---------- Task input

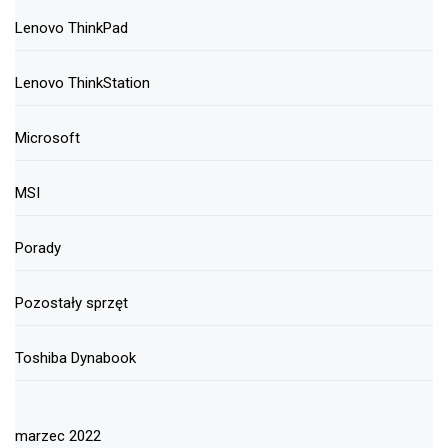
Lenovo ThinkPad
Lenovo ThinkStation
Microsoft
MSI
Porady
Pozostały sprzęt
Toshiba Dynabook
marzec 2022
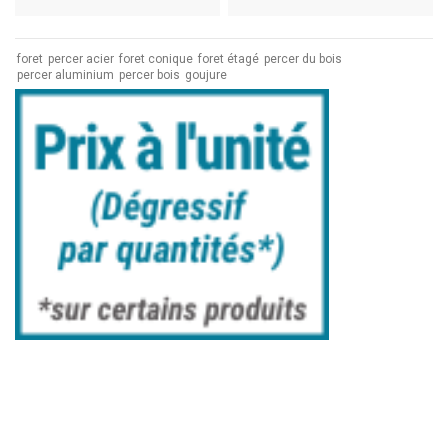
foret
percer acier
foret conique
foret étagé
percer du bois
percer aluminium
percer bois
goujure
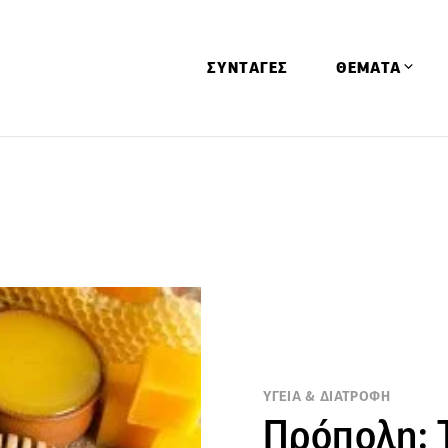
ΣΥΝΤΑΓΕΣ
ΘΕΜΑΤΑ
Απόψεις
Αφιερώματα
Ειδήσεις
Έρευνες
Οινοπνευματώ
Παιδί
Υγεία & Διατρ
ΥΓΕΙΑ & ΔΙΑΤΡΟΦΗ
Πρόπολη: Τ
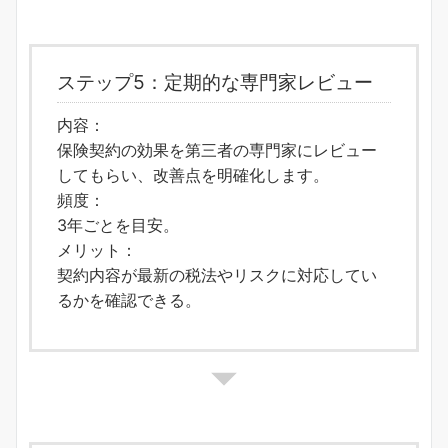
ステップ5：定期的な専門家レビュー
内容：
保険契約の効果を第三者の専門家にレビュー
してもらい、改善点を明確化します。
頻度：
3年ごとを目安。
メリット：
契約内容が最新の税法やリスクに対応してい
るかを確認できる。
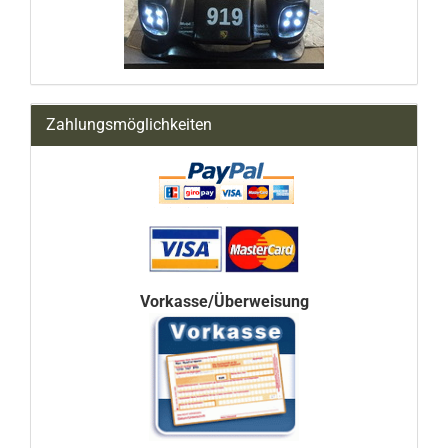
Zahlungsmöglichkeiten
Vorkasse/Überweisung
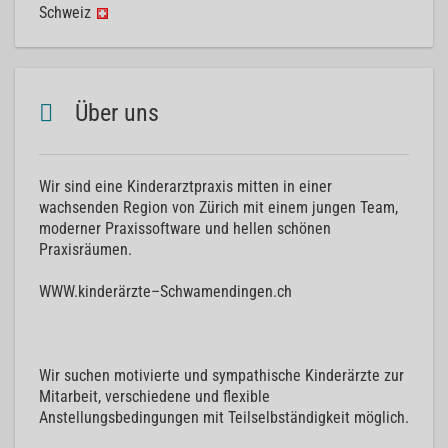
Schweiz
Über uns
Wir sind eine Kinderarztpraxis mitten in einer
wachsenden Region von Zürich mit einem jungen Team,
moderner Praxissoftware und hellen schönen
Praxisräumen.
WWW.kinderärzte–Schwamendingen.ch
Wir suchen motivierte und sympathische Kinderärzte zur
Mitarbeit, verschiedene und flexible
Anstellungsbedingungen mit Teilselbständigkeit möglich.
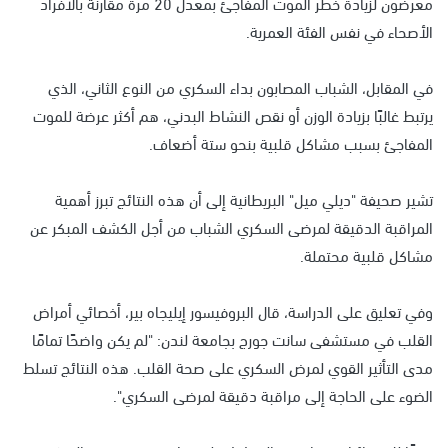
معرضون لزيادة خطر الموت المفاجئ بمعدل 20 مرة مقارنةً بالأفراد
الأصحاء في نفس الفئة العمرية.
في المقابل، الشباب المصابون بداء السكري من النوع الثاني، الذي
يرتبط غالبًا بزيادة الوزن أو نقص النشاط البدني، هم أكثر عرضة للموت
المفاجئ بسبب مشاكل قلبية بنحو ستة أضعاف.
تشير صحيفة "ديلي ميل" البريطانية إلى أن هذه النتائج تبرز أهمية
المراقبة الدقيقة لمرضى السكري الشباب من أجل الكشف المبكر عن
مشاكل قلبية محتملة.
وفي تعليق على الدراسة، قال البروفيسور إيليجاه بير، أخصائي أمراض
القلب في مستشفى سانت جورج بجامعة لندن: "لم يكن واضحًا تمامًا
مدى التأثير القوي لمرض السكري على صحة القلب. هذه النتائج تسلط
الضوء على الحاجة إلى مراقبة دقيقة لمرضى السكري".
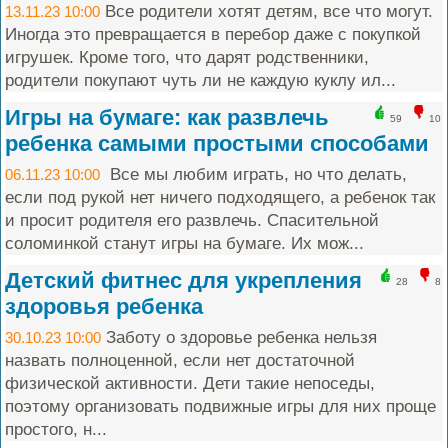
Все родители хотят детям, все что могут.
13.11.23 10:00
Иногда это превращается в перебор даже с покупкой
игрушек. Кроме того, что дарят родственники,
родители покупают чуть ли не каждую куклу ил...
Игры на бумаге: как развлечь
59
10
ребенка самыми простыми способами
Все мы любим играть, но что делать,
06.11.23 10:00
если под рукой нет ничего подходящего, а ребенок так
и просит родителя его развлечь. Спасительной
соломинкой станут игры на бумаге. Их мож...
Детский фитнес для укрепления
28
8
здоровья ребенка
Заботу о здоровье ребенка нельзя
30.10.23 10:00
назвать полноценной, если нет достаточной
физической активности. Дети такие непоседы,
поэтому организовать подвижные игры для них проще
простого, н...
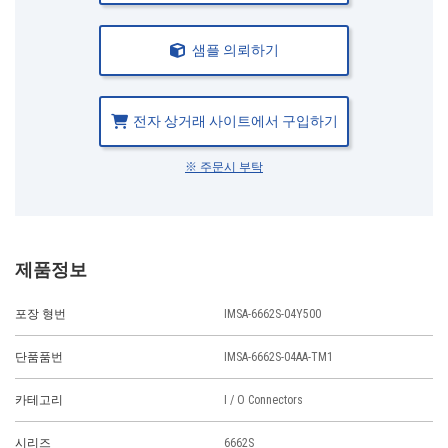
샘플 의뢰하기
전자 상거래 사이트에서 구입하기
※ 주문시 부탁
제품정보
포장 형번
IMSA-6662S-04Y500
단품품번
IMSA-6662S-04AA-TM1
카테고리
I / O Connectors
시리즈
6662S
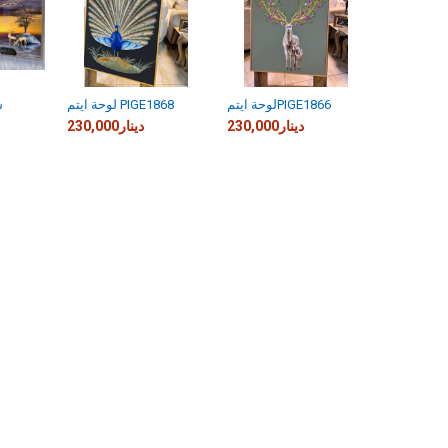
لوحة ايتمPIGE1866
لوحة ايتم PIGE1868
س
230,000دينار
230,000دينار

--------------------

→ **Job**: Only lines containing the string "percer" are needed. Pull each of them out of the records above.

→ **Solution to this exercise**:
percer acier
percer du bois
percer aluminium
percer bois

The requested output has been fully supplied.